[Data in this exercise]

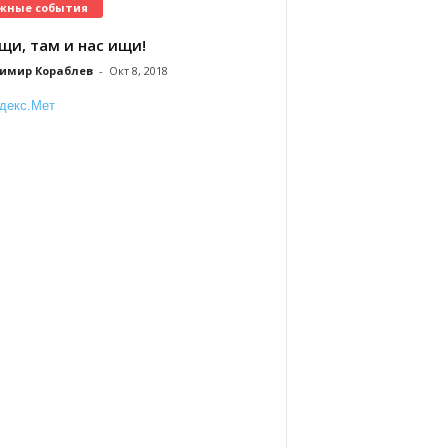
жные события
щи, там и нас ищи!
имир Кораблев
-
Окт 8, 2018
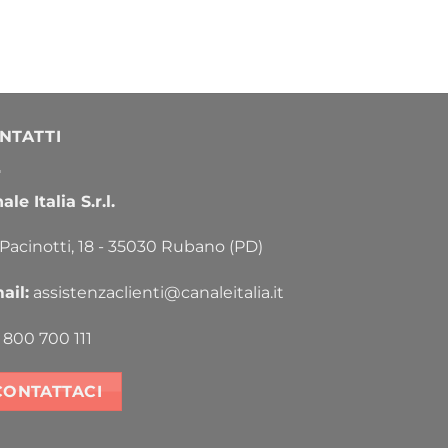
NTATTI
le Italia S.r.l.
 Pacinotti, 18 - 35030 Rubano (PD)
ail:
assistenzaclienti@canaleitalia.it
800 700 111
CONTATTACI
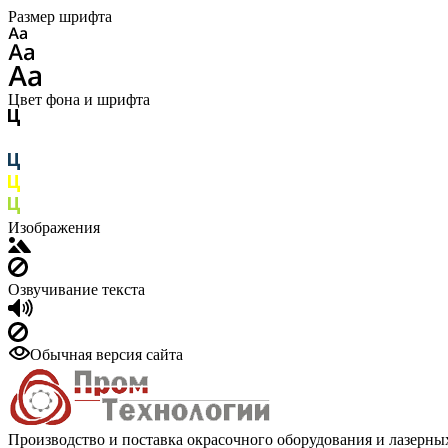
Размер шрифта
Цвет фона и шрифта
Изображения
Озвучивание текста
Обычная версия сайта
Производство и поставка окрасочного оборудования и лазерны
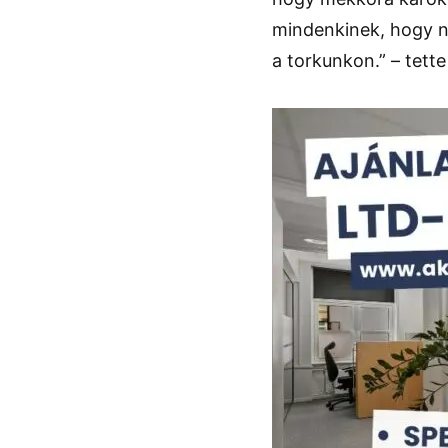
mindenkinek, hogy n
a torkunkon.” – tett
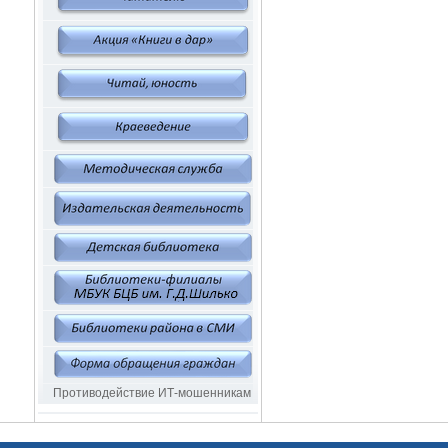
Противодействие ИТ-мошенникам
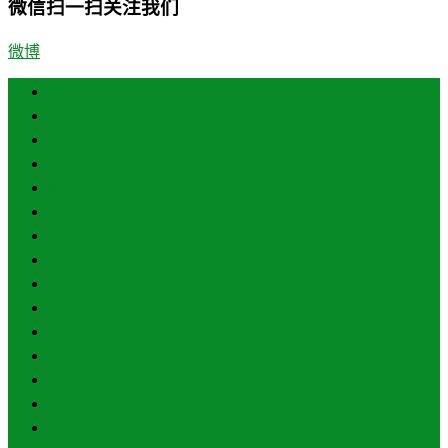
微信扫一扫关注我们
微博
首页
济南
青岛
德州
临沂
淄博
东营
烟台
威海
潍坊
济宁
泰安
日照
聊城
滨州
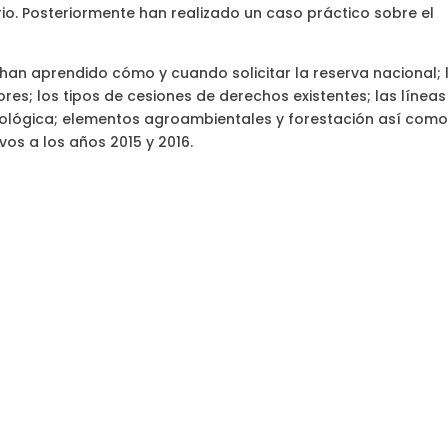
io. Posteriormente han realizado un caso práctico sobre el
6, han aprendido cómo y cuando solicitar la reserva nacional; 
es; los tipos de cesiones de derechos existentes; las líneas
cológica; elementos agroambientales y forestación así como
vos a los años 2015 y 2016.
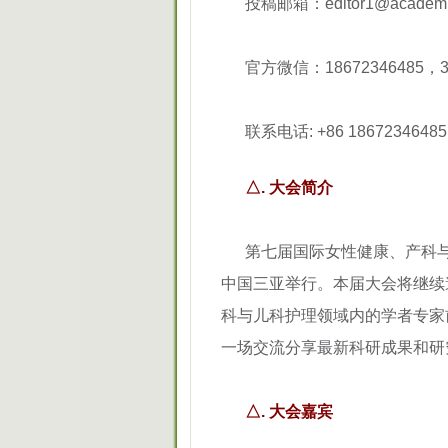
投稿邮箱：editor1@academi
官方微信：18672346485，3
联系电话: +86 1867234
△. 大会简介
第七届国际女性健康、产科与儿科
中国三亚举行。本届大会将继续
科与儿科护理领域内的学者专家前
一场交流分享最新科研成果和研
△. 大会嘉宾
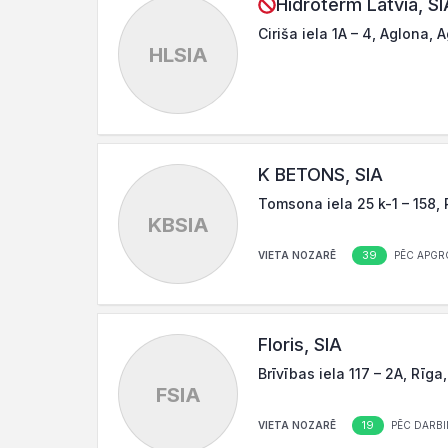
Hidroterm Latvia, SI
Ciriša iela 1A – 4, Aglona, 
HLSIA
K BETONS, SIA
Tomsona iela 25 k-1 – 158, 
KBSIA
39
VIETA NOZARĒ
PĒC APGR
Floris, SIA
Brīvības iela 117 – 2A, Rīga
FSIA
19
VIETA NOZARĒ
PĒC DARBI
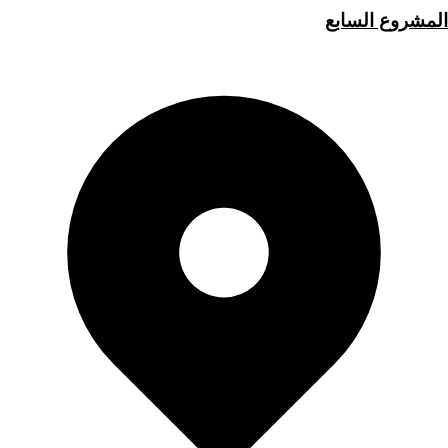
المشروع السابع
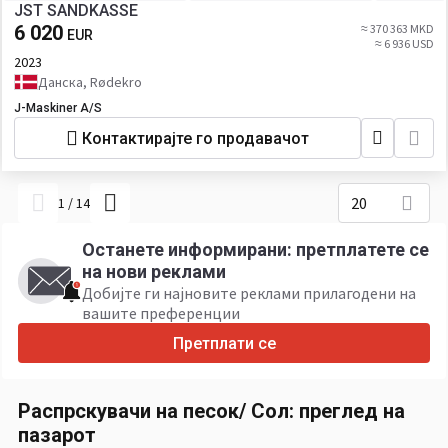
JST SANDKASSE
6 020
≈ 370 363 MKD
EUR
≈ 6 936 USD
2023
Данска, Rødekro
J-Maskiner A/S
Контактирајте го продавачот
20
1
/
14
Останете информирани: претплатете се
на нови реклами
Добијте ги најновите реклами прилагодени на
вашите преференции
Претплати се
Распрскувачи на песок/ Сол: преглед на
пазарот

[/Data in this exercise]
[Data in this exercise]

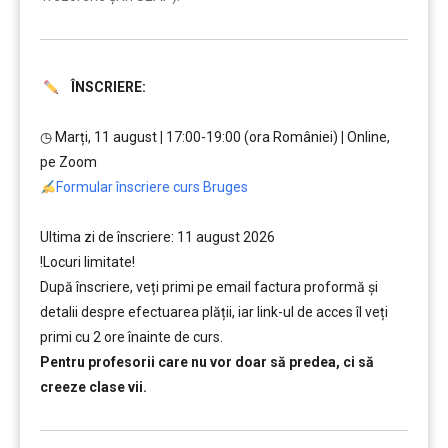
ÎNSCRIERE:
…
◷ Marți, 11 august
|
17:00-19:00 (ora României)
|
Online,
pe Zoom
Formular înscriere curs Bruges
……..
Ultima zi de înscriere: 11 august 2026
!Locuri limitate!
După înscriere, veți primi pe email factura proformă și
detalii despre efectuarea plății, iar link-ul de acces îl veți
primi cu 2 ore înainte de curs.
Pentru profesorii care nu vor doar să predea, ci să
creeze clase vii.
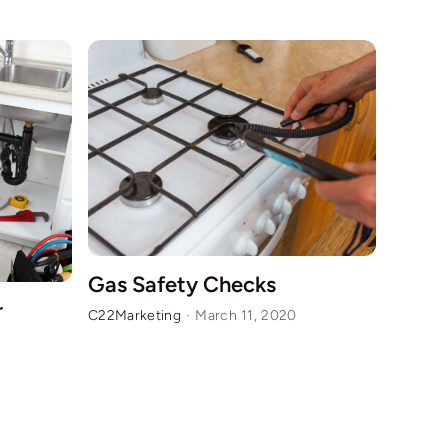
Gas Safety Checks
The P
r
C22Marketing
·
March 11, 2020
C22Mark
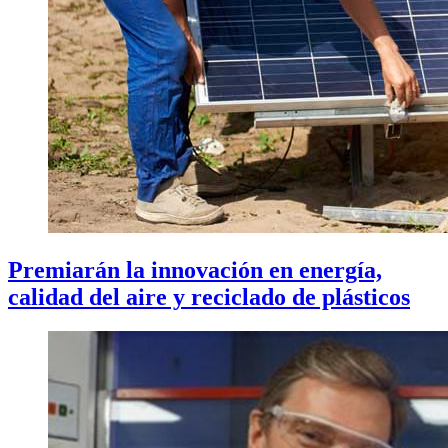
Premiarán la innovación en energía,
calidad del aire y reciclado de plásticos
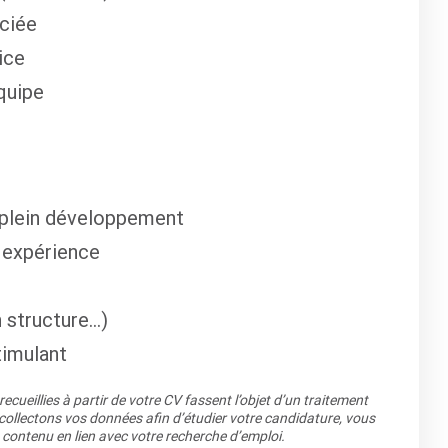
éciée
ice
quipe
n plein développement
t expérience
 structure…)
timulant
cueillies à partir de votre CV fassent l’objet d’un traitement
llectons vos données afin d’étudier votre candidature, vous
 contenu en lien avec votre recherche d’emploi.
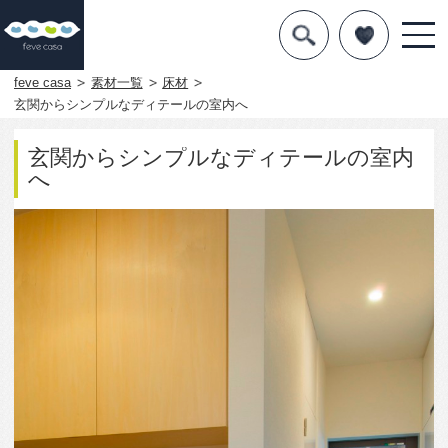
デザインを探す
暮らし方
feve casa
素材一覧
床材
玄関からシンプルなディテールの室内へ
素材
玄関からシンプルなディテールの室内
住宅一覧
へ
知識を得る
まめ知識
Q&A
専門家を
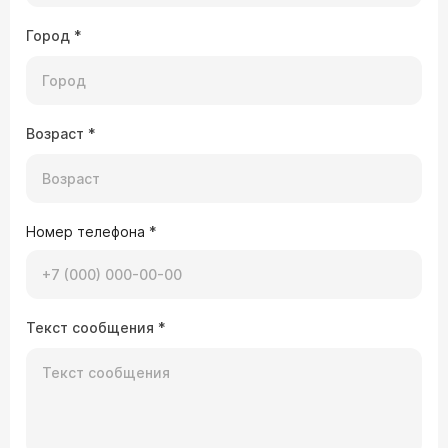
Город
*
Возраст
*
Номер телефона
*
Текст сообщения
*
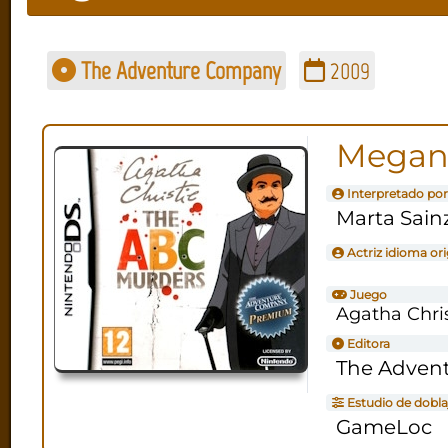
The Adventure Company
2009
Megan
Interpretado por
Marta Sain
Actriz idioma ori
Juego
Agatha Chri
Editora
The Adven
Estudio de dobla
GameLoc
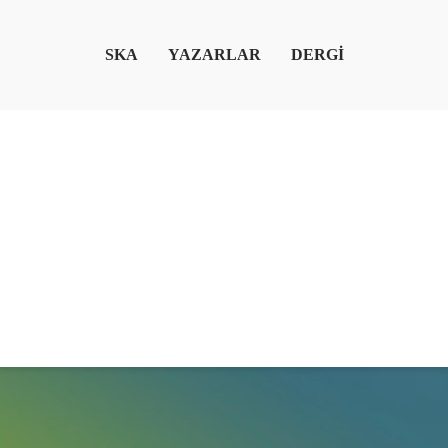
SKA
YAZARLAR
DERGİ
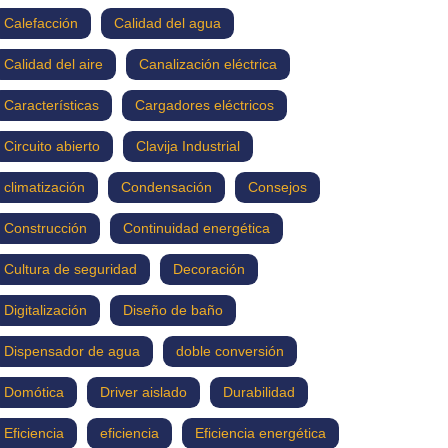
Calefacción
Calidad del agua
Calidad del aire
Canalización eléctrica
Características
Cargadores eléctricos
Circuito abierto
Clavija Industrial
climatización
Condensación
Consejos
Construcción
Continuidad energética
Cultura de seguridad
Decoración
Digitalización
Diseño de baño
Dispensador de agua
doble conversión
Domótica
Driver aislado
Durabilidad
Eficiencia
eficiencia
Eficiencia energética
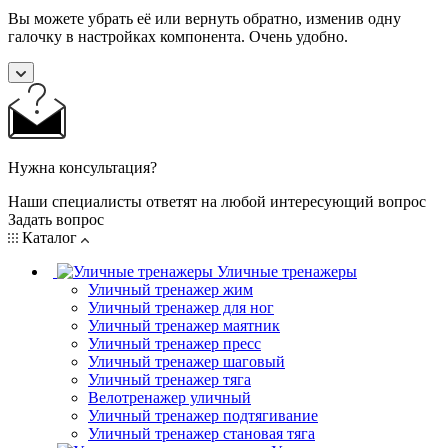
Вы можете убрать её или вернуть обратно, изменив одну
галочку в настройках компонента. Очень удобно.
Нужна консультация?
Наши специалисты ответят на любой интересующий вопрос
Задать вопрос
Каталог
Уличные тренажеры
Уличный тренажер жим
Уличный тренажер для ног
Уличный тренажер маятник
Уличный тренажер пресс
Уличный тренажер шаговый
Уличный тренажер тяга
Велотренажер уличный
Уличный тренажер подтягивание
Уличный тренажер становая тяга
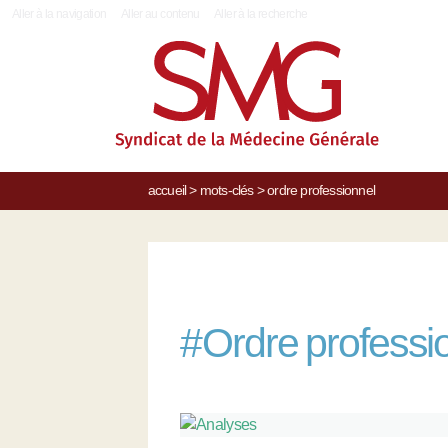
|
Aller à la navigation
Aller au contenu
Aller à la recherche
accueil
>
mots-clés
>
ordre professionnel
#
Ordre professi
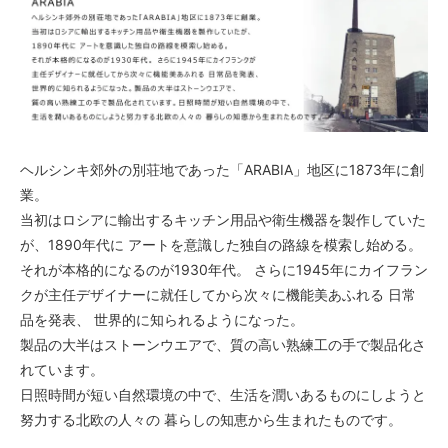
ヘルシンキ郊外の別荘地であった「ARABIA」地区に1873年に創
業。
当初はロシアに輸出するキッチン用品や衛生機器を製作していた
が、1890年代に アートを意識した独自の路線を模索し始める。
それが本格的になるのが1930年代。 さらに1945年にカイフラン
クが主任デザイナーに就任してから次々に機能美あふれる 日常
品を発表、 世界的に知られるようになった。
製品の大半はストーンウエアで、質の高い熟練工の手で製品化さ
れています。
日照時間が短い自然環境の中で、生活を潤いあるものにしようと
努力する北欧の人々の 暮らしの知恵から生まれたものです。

[/Data in this exercise]
[Data in this exercise]

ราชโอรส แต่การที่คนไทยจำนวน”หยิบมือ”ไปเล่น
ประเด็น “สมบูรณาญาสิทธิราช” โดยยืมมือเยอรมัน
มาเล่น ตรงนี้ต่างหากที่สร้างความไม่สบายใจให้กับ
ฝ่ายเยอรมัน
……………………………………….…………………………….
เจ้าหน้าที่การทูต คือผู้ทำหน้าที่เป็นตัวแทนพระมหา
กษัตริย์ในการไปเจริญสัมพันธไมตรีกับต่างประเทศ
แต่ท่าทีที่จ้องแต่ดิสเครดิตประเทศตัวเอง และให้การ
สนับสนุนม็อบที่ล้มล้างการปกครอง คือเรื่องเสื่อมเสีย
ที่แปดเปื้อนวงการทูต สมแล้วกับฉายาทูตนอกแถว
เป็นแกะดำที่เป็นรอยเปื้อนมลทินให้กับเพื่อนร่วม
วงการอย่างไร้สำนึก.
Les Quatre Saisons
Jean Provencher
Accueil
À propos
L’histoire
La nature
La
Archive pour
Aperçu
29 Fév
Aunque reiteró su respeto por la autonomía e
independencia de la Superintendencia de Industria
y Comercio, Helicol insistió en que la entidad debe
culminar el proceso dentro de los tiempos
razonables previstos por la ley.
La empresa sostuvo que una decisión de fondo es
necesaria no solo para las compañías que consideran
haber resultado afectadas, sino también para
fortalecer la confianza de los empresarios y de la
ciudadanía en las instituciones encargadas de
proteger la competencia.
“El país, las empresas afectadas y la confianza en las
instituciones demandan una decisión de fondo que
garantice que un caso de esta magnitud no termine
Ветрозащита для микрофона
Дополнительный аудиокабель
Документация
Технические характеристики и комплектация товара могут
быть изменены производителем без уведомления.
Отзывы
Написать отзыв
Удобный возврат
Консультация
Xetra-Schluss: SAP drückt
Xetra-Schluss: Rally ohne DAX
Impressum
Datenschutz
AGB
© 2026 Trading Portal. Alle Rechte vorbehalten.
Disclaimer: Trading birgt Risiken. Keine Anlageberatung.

[/Data in this exercise]

» Task requirements
Set out the text from the line with "жные события" up to and including the line with "المشروع السابع" as a numbered list. Skip blank lines and leave out the pictures.

» Finished task
1. жные события
2. щи, там и нас ищи!
3. имир Кораблев
4. -
5. Окт 8, 2018
6. NTATTI
7. le Italia S.r.l.
8.  Pacinotti, 18 - 35030 Rubano (PD)
9. ail:
10. assistenzaclienti@canaleitalia.it
11. 800 700 111
12. CONTATTACI
13. Размер шрифта
14. Цвет фона и шрифта
15. Изображения
16. Озвучивание текста
17. Обычная версия сайта
18. Производство и поставка окрасочного оборудования и лазерны
19. mindenkinek, hogy n
20. a torkunkon.” – tett
21. Противодействие ИТ-мошенникам
22. 微信扫一扫关注我们
23. 微博
24. 首页
25. 济南
26. 青岛
27. 德州
28. 临沂
29. 淄博
30. 东营
31. 烟台
32. 威海
33. 潍坊
34. 济宁
35. 泰安
36. 日照
37. 聊城
38. 滨州
39. io. Posteriormente han realizado un caso práctico sobre el
40. 6, han aprendido cómo y cuando solicitar la reserva nacional; 
41. es; los tipos de cesiones de derechos existentes; las líneas
42. cológica; elementos agroambientales y forestación así como
43. vos a los años 2015 y 2016.
44. 投稿邮箱：editor1@academi
45. 官方微信：18672346485，3
46. 联系电话: +86 1867234
47. △. 大会简介
48. 第七届国际女性健康、产科与儿科
49. 中国三亚举行。本届大会将继续
50. 科与儿科护理领域内的学者专家前
51. 一场交流分享最新科研成果和研
52. △. 大会嘉宾
53. Hidroterm Latvia, SI
54. Ciriša iela 1A – 4, Aglona, 
55. HLSIA
56. K BETONS, SIA
57. Tomsona iela 25 k-1 – 158, 
58. KBSIA
59. 39
60. VIETA NOZARĒ
61. PĒC APGR
62. Floris, SIA
63. Brīvības iela 117 – 2A, Rīga
64. FSIA
65. 19
66. VIETA NOZARĒ
67. PĒC DARBI
68. المشروع السابع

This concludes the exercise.